▶ [Task prompt] Count every line in the following entries where the word "logging" appears. Give the count alone.

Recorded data
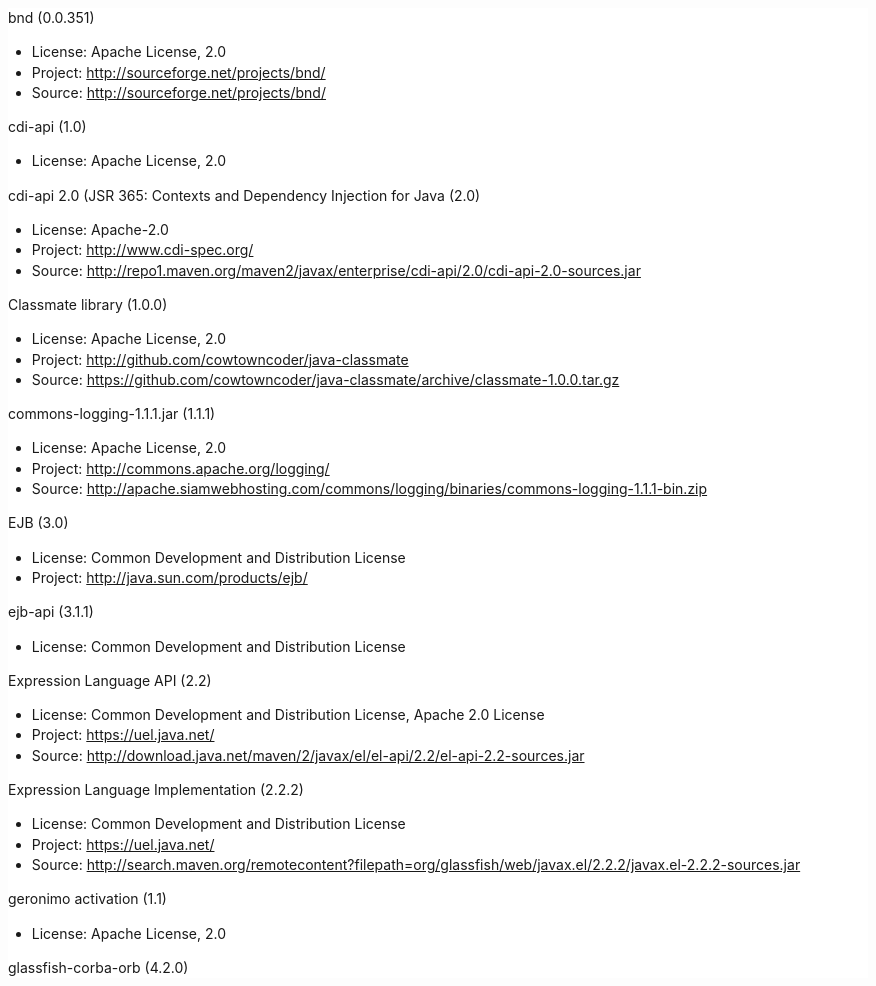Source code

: bnd (0.0.351)

* License: Apache License, 2.0
* Project: http://sourceforge.net/projects/bnd/
* Source: http://sourceforge.net/projects/bnd/

cdi-api (1.0)

* License: Apache License, 2.0

cdi-api 2.0 (JSR 365: Contexts and Dependency Injection for Java (2.0)

* License: Apache-2.0
* Project: http://www.cdi-spec.org/
* Source:
   http://repo1.maven.org/maven2/javax/enterprise/cdi-api/2.0/cdi-api-2.0-sources.jar

Classmate library (1.0.0)

* License: Apache License, 2.0
* Project: http://github.com/cowtowncoder/java-classmate
* Source:
   https://github.com/cowtowncoder/java-classmate/archive/classmate-1.0.0.tar.gz

commons-logging-1.1.1.jar (1.1.1)

* License: Apache License, 2.0
* Project: http://commons.apache.org/logging/
* Source:
   http://apache.siamwebhosting.com/commons/logging/binaries/commons-logging-1.1.1-bin.zip

EJB (3.0)

* License: Common Development and Distribution License
* Project: http://java.sun.com/products/ejb/

ejb-api (3.1.1)

* License: Common Development and Distribution License

Expression Language API (2.2)

* License: Common Development and Distribution License, Apache 2.0 License
* Project: https://uel.java.net/
* Source:
   http://download.java.net/maven/2/javax/el/el-api/2.2/el-api-2.2-sources.jar

Expression Language Implementation (2.2.2)

* License: Common Development and Distribution License
* Project: https://uel.java.net/
* Source:
   http://search.maven.org/remotecontent?filepath=org/glassfish/web/javax.el/2.2.2/javax.el-2.2.2-sources.jar

geronimo activation (1.1)

* License: Apache License, 2.0

glassfish-corba-orb (4.2.0)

▶ [Task solution] 3